Implementing an enterprise analytics organization at the Mayo Clinic has not been an easy journey, but it’s starting to pay dividends for one of America’s most respected healthcare organizations.

Mayo Clinic’s analytics capabilities are fast becoming one of the largest and most sophisticated in the nation. However, that hasn’t always been the case, according to Joe Dudas, division chair of enterprise analytics, who has been leading efforts to tap into Mayo’s database of more than 5 million patient records and healthcare partners that provide access to more than 100 million.

Nonetheless, “big data is not about the data—it is about the analytics,” Dudas said during an address at HDM’s Healthcare Analytics Conference in Chicago. “Instead of just telling what happened, we need to tell what’s going to happen and, more importantly, why it’s going to happen. That’s really a role for advanced analytics.”

Among the advanced analytics at the Mayo Clinic are a model that can predict 12-month mortality and a cancer cost-of-care calculator that can accurately project six-month costs for patients, as well as ongoing work on claims denials.

About 18 months ago, the Mayo Clinic conducted a comprehensive assessment that found organizational gaps in the information necessary for the organization to achieve its goal of delivering the highest value care. Based on leadership and staff interviews, he said the assessment concluded that the organization was “data rich and information poor,” while “way too much time and energy was being spent on data and not enough time on analytics.”

The analytics shortfalls that the Mayo Clinic identified were in two specific areas: clinical operations and patient-centered care. In particular, only 17 percent of the Mayo Clinic’s leadership felt that the needed service level could be delivered by its current analytics capabilities. Further, just 12 percent of the organization’s staff indicated that the current analytical tools were actually being shared enterprise wide.
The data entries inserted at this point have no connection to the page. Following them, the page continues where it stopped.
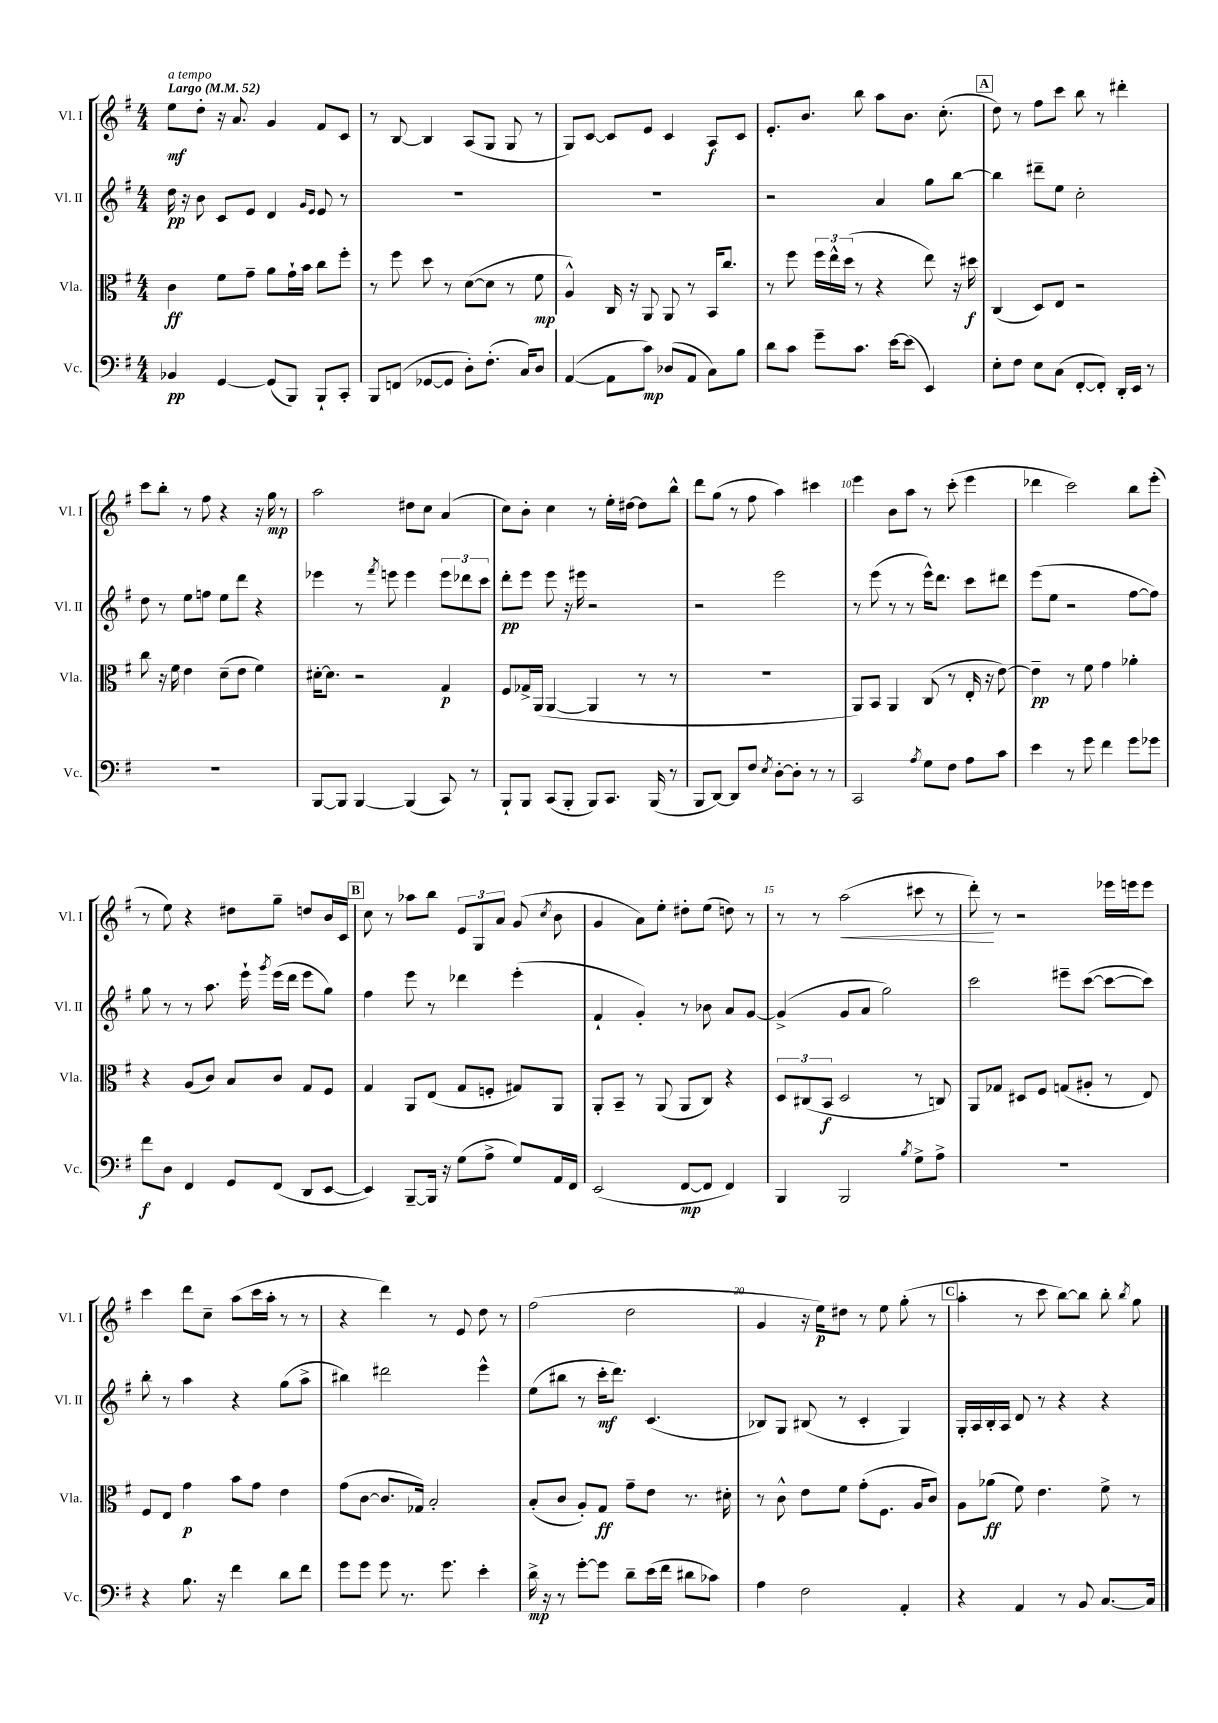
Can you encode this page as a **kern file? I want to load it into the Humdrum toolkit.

**kern	**kern	**kern	**kern
*staff4	*staff3	*staff2	*staff1
*clefF4	*clefC3	*clefG2	*clefG2
*k[f#]	*k[f#]	*k[f#]	*k[f#]
*M4/4	*M4/4	*M4/4	*M4/4
*MM52	*MM52	*MM52	*MM52
4BB-	4c	16dd	8ee
.	.	16r	.
.	.	8b	8dd'
[4GG	8f#	8c	16r
.	.	.	8.a
.	8g~	8e	.
(8GG]	8a	4d	4g
8BBB)	16g`	.	.
.	16b	.	.
.	.	16qqg	.
.	.	16qqe	.
8BBB`	8cc	8e	8f#
8CC'	8ff#'	8r	8c
=	=	=	=
8BBB	8r	1r	8r
(8FF	8ff#	.	[8B
[8GG-	8dd	.	4B]
8GG-]	8r	.	.
8D')	([8d	.	(8A
(8.F#'	8d]	.	8G
.	8r	.	8G
16C)	.	.	.
8D	8f#	.	8r
=	=	=	=
([4AA	4A^^)	1r	8G)
.	.	.	[8c
8AA]	16C	.	8c]
.	16r	.	.
8c)	8AA	.	8e
(8D-	8AA	.	4c
8AA	8r	.	.
8C)	16BB	.	8A
.	8.cc	.	.
8B	.	.	8c
=	=	=	=
8d	8r	2r	8.e'
8c	8ff#	.	.
.	.	.	8.b
8g~	24ff#	.	.
.	24ee^^	.	.
.	(24dd	.	.
8.c	8r	.	8bb
.	4r	4a	8aa
[16e	.	.	.
(8e]	.	.	8.b
4EE)	8ee)	8gg	.
.	.	.	(8.cc'
.	16r	[8bb	.
.	16dd#	.	.
=	=	=	=
8E'	(4C	4bb]	8dd)
8F#	.	.	8r
8E	8D)	8ddd#~	8ff#
(8C	8E	8ee	8ccc
[8FF#'	2r	2cc'	8bb
8FF#'])	.	.	8r
16DD'	.	.	4ddd#'
16EE	.	.	.
8r	.	.	.
=	=	=	=
1r	8cc	8dd	8ccc
.	16r	8r	8bb'
.	16f#	.	.
.	4e	8ee	8r
.	.	8ff	8ff#
.	(8d~	8ee	4r
.	8e	8ddd	.
.	4f#)	4r	16r
.	.	.	16gg
.	.	.	8r
=	=	=	=
[8BBB	[16d#'	4eee-	2aa
.	8.d#]	.	.
8BBB]	.	.	.
[4BBB	2r	8r	.
.	.	8qfff#	.
.	.	8eee	.
(4BBB]	.	4eee	8dd#
.	.	.	8cc
8CC)	4G	12eee	(4a
.	.	12ddd-	.
8r	.	.	.
.	.	12ccc	.
=	=	=	=
8BBB`	8F#	8ddd'	8cc)
8BBB	16G-^	8eee	8b'
.	(16AA	.	.
(8CC	[4AA	8eee	4cc
8BBB'	.	16r	.
.	.	16eee#	.
8BBB)	4AA]	2r	8r
8.CC	.	.	16ee'
.	.	.	[16dd#
.	8r	.	8dd#]
(16BBB	.	.	.
8r	8r	.	8bb^^
=	=	=	=
8BBB	1r	2r	8ddd
[8DD)	.	.	(8gg
8DD]	.	.	8r
8F#	.	.	8ff#
8qE	.	.	.
[8D'	.	2eee	4aa)
8D']	.	.	.
8r	.	.	4ccc#
8r	.	.	.
=	=	=	=
2CC	8AA)	8r	4eee
.	8BB	(8eee	.
.	4AA	8r	8b
.	.	8r	8aa
8qA	.	.	.
8G	(8C	16eee^^)	8r
.	.	8.ddd	.
8F#	8r	.	(8ccc'
8A	16E'	8ccc	4eee
.	16r	.	.
8c	[8e)	8ddd#	.
=	=	=	=
4e	4e~]	(8eee	4ddd-
.	.	8ee	.
8r	8r	2r	2ccc)
8g	8f#	.	.
4f#	4g	.	.
8g	4a-'	[8ff#	8bb
8g-	.	8ff#])	(8eee'
=	=	=	=
8f#	4r	8gg	8r
8D	.	8r	8ee)
4FF#	(8A	8r	4r
.	8c)	8.aa	.
8GG	8B	.	8dd#
.	.	16eee`	.
.	.	8qggg	.
(8FF#	8c	(16eee	8gg~
.	.	16ddd	.
8DD	8G	8eee	8dd
[8EE	8F#	8gg)	16b
.	.	.	16c
=	=	=	=
4EE])	4G	4ff#	8cc
.	.	.	8r
[8BBB~	8AA	8eee	8aa-
16BBB]	(8E	8r	8bb
16r	.	.	.
(8G	8G	4ddd-	12e
.	.	.	12G
8A^	8F'	.	.
.	.	.	12a
8G)	8G#)	(4eee'	(8g
.	.	.	8qcc
16AA	8AA	.	8b
16FF#	.	.	.
=	=	=	=
(2EE	8AA'	4f#`	4g
.	8BB~	.	.
.	8r	4g')	8a)
.	(8AA	.	8ee'
[8FF#	8AA	8r	8dd#'
8FF#]	8C)	8b-	(8ee
4FF#)	4r	8a	8dd)
.	.	[8g	8r
=	=	=	=
4BBB	12D	(4g^]	8r
.	(12C#	.	.
.	.	.	8r
.	12BB	.	.
2BBB	2D	8g	(2aa
.	.	8a	.
.	.	2gg)	.
8qB	.	.	.
8G^	8r	.	8ccc#
8A^	8C)	.	8r
=	=	=	=
1r	8AA	2ccc	8ddd')
.	8G-	.	8r
.	8D#	.	2r
.	8F#	.	.
.	(8G	8eee#~	.
.	8A#'	([8ccc	.
.	8r	8ccc_	16eee-
.	.	.	16eee
.	8E)	8ccc])	8eee
=	=	=	=
4r	8F#	8bb'	4ccc
.	8E	8r	.
8.B	4g	4aa	8ddd
.	.	.	8cc~
16r	.	.	.
4f#	8b	4r	(8aa
.	8g	.	16ccc
.	.	.	16aa'
8d	4e	(8gg	8r
8f#	.	8aa^	8r
=	=	=	=
8g	(8g	4bb#)	4r
8g	[8c	.	.
8g	8.c]	2ddd#	4ddd)
8.r	.	.	.
.	16G-)	.	.
.	2B'	.	8r
8.g	.	.	.
.	.	.	8e
4e'	.	4eee^^	8dd
.	.	.	8r
=	=	=	=
16d^	(8B'	(8ee	(2ff#
16r	.	.	.
8r	8c	8bb#	.
[8g'	8A')	8r	.
8g]	8G	16ccc'	.
.	.	8.ddd)	.
8d~	8g~	.	2dd
(16e	8e	(4.c	.
16f#	.	.	.
8d#	8.r	.	.
8c-)	.	.	.
.	16d#'	.	.
=	=	=	=
4A	8r	8B-)	4g
.	8c^^	8G	.
2F#	8e	(8B#	16r
.	.	.	16ee)
.	8f#	8r	8dd#
.	(8g'	4c'	8r
.	8.F#	.	8ee
4AA'	.	4G)	(8gg'
.	16A	.	.
.	8c)	.	8r
=	=	=	=
4r	8A	16G'	4aa'
.	.	16A	.
.	(8a-	16B'	.
.	.	16A	.
4AA	8f#)	8d	8r
.	4.e	8r	8ccc
8r	.	4r	[8bb)
8BB	.	.	8bb]
[8.C	8f#^	4r	8bb'
.	.	.	8qbb
.	8r	.	8gg
16C]	.	.	.
==	==	==	==
*-	*-	*-	*-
“On the one hand, we’re being told we’re not delivering enough. And, on the other hand, we’re not using what we have,” remarked Dudas. “If you have tools that are good tools and they’re not being used, that’s an easy way to scale.”

To help with the scaling of these analytical tools at an enterprise level across its three U.S. regions, the Mayo Clinic has dedicated more personnel to the effort, with more than 70 staff designated for analytics consulting, design, development and operations, as well as data management.

Another focus area has been improving data quality and enabling self-service, according to Dudas. “This really boils down to three things: proactive positioning of data, the reliability and quality of information, and—last but not least—supplying tools that users like to use,” he said.

One of the key areas of transformation was the Mayo Clinic’s move from project management to product management, observed Dudas, whose organization is responsible for providing seven analytics product lines. “Product management is a proactive process,” he said. “Instead of waiting for a request, we anticipate what’s going to be needed. This is a fundamental change...You can’t wait for the demand to come to you. You just don’t have time.”

Gone are the days of custom development, Dudas concluded, adding that analytics tools must have a purpose. “What is the question you’re trying to answer with the data?”